The federal government on July 26 said it’s formally joining forces with the private sector to prevent health care fraud. HHS Secretary Kathleen Sebelius and Attorney General Eric Holder announced a partnership with “leading” private insurers as well as anti-fraud groups and state officials. They say they will share information on billing codes, schemes and geographic hot spots to “more effectively identify and prevent suspicious activities, better protect patients’ confidential information and use the full range of tools and authorities provided by the Affordable Care Act and other essential statutes to combat and prosecute illegal actions,” according to a press release. “Another potential goal of the partnership is the ability to spot and stop payments billed to different insurers for care delivered to the same patient on the same day in two different cities.” HHS and DOJ say they hope in the long run to use advanced data analytics to predict and detect health fraud.

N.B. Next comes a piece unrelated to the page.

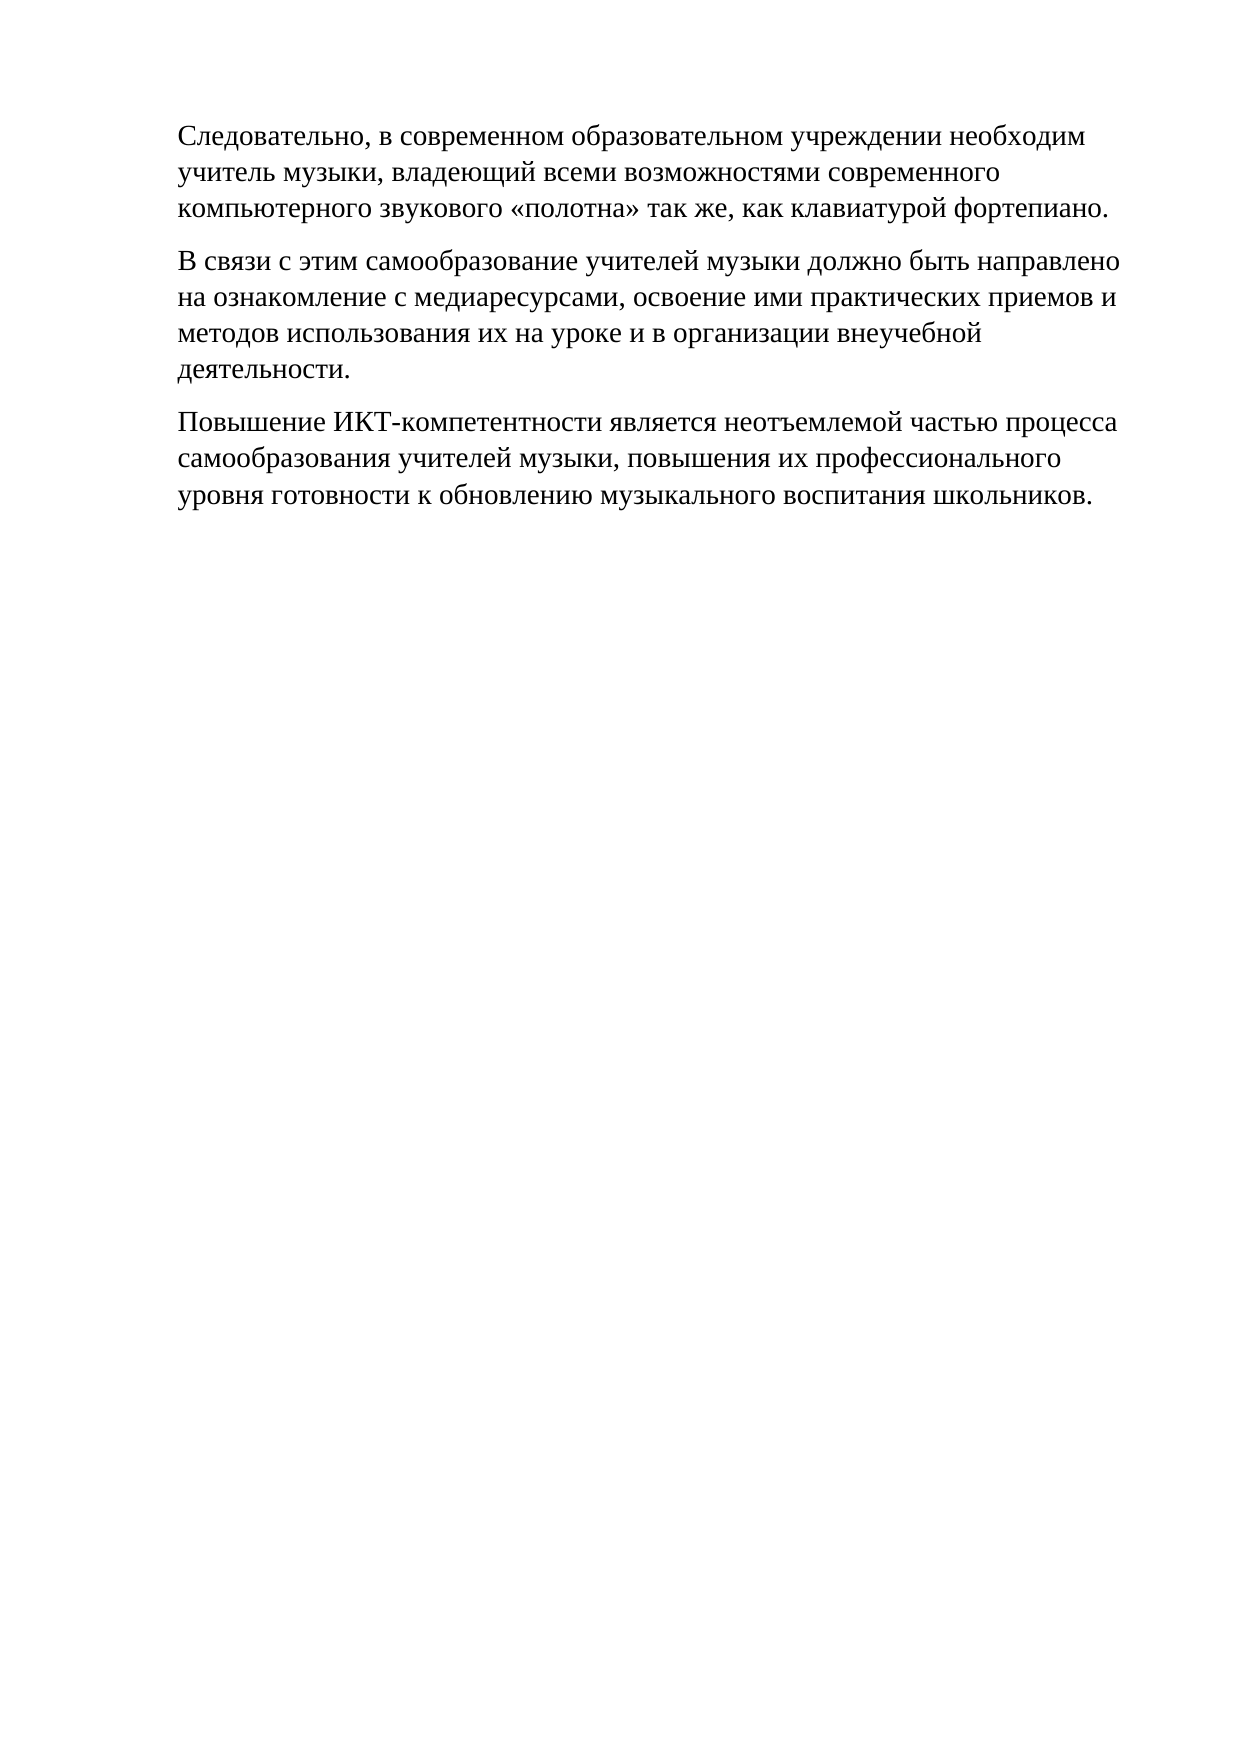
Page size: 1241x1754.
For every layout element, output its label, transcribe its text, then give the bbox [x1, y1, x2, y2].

text В связи с этим самообразование учителей музыки должно быть направлено на ознакомление с медиаресурсами, освоение ими практических приемов и методов использования их на уроке и в организации внеучебной деятельности. [177, 243, 1152, 385]
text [177, 118, 1152, 224]
text Повышение ИКТ-компетентности является неотъемлемой частью процесса самообразования учителей музыки, повышения их профессионального уровня готовности к обновлению музыкального воспитания школьников. [177, 404, 1152, 510]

The first meeting of three new working groups — the Executive Board, the Data Analysis and Review Committee, and the Information Sharing Committee — will be held in September.

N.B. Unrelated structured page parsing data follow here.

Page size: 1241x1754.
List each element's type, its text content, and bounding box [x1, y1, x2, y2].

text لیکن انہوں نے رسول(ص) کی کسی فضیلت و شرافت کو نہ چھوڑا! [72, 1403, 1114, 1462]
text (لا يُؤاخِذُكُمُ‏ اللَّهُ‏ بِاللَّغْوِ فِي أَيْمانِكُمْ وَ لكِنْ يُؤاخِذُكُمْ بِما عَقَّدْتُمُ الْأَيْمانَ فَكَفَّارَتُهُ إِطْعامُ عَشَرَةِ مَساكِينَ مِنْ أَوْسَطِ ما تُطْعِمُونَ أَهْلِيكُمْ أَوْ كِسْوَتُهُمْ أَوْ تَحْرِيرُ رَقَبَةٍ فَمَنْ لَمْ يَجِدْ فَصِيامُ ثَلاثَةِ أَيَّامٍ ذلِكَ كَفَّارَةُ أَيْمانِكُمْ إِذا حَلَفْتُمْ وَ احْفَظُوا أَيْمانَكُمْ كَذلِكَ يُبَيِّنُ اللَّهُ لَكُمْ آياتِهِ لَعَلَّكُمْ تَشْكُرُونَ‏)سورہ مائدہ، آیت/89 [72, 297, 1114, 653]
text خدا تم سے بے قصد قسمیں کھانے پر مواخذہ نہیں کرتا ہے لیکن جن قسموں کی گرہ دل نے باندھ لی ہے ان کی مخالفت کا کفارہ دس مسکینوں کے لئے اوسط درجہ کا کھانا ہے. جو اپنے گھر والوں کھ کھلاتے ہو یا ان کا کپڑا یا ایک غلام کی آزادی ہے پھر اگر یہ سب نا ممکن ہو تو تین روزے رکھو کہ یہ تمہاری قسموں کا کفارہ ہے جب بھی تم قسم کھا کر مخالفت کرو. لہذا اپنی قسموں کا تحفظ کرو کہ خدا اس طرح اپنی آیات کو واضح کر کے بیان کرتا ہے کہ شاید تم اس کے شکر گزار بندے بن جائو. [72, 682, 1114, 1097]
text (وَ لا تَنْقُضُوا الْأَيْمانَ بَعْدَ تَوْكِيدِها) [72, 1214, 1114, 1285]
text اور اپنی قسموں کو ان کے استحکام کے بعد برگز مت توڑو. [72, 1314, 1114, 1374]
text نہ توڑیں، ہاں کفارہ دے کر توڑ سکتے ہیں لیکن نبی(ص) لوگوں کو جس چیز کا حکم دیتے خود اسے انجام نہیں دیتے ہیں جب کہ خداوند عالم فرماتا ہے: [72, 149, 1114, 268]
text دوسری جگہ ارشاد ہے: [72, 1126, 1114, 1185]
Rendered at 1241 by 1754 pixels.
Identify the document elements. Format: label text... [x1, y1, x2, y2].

The government’s new private-sector partners include America’s Health Insurance Plans; the Blue Cross and Blue Shield Association; Humana Inc.; the National Association of Insurance Commissioners; the National Health Care Anti-Fraud Association; the National Insurance Crime Bureau; Travelers; and Tufts Health Plan.
What effect could this partnership have on enforcement activities?
Would this change your organization’s approach to compliance?